Wells tidak hanya menulis science-fiction. Ia juga menulis buku-buku daras biologi (gelar doktornya diperolehnya dalam bidang biologi). Ia juga seorang pengamat dan pemerhati sosial, dan sejumlah buku (termasuk novel) yang ditulisnya sesungguhnya bertema sosial, yang menyuarakan dukungannya terhadap orang-orang yang tersingkir dan keyakinan Wells akan sosialisme. (Wells bahkan pernah beranggapan bahwa dirinyalah satu-satunya sosialis sejati yang tersisa di dunia.). Perhatian Wells akan nasib rakyat ini membuatnya menjadi penghubung generasi antara Charles Dickens dan George Orwell. Beberapa novel Wells yang mengusung tema sosial adalah Ann Veronica (emansipasi perempuan, kebebasan perempuan untuk memilih); Kipps (perjalanan hidup seorang anak miskin, nyaris terasa otobiografis) ; Love and Mr Levisham; The New Machiavelli; dan lain sebagainya.


Wells juga produktif sekali menulis cerpen. Banyak di antara cerpennya yang benar-benar merupakan terobosan. Ada yang bertema religi, sains, sosial, dan sebagian di antaranya bahkan mengantisipasi lahirnya genre ‘magic-realism‘ .
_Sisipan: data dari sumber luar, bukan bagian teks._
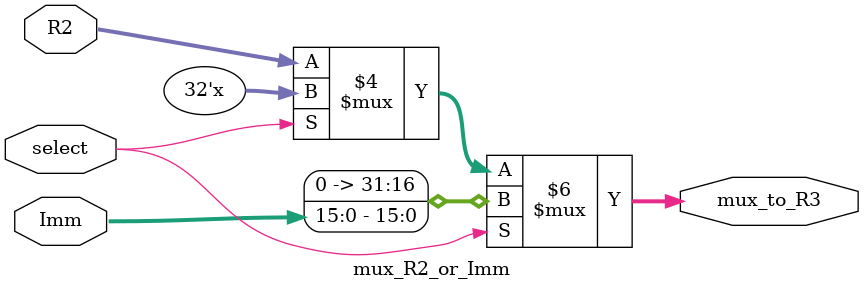
<source format=v>
`timescale 1ns / 1ns
module mux_R2_or_Imm(
	input [31:0] R2,
	input [15:0] Imm,
	input select,
	output reg [31:0] mux_to_R3
);

always @(R2 or Imm or select)
	begin
		if (select == 0)
			mux_to_R3 <= R2;
		if (select == 1)
			mux_to_R3 <= {16'd0, Imm};
	end

endmodule

</source>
Wells juga seperti seorang ‘peramal’, yang berkat ketajamannya mengamati sains dan perkembangan sosial dapat ‘meramalkan’ temuan-temuan manusia di masa depan, seperti pesawat, perjalanan ke Bulan, dan lain sebagainya. Ia juga berulang kali mengutarakan
visinya tentang kemungkinan pecahnya perang dunia di masa depan. Namun Wells dilanda kebingungan tersendiri. Ia percaya teknologi bisa menyelamatkan manusia, tapi pantaskah manusia diselamatkan? Ia hidup cukup lama untuk menyaksikan ‘ramalan-ramalan’ -nya menjadi kenyataan: mesin-mesin perang, pesawat-pesawat tempur, perang
besar-besaran
. Pemikiran-pemikiran Wells masih tetap relevan sampai sekarang.

 

Paparan panjang lebar ini sedikit banyak bisa memaparkan bukti bahwa dalam diri Wells, sastra, sains, dan bidang-bidang lain bukanlah hal yang perlu dipertentangkan atau dikotak-kotakkan dengan tajam. Semua bidang yang digeluti Wells justru membangunnya menjadi seseorang yang serbabisa, tajam, cerdas, dan berwawasan luas.


Hasil karyanya melimpah ruah. Dalam dua puluh tahun terakhir hidupnya saja, ada sekitar 40 buku dengan berbagai subjek yang dihasilkannya. Setidaknya ada 150 buku dan pamflet yang telah ditulisnya.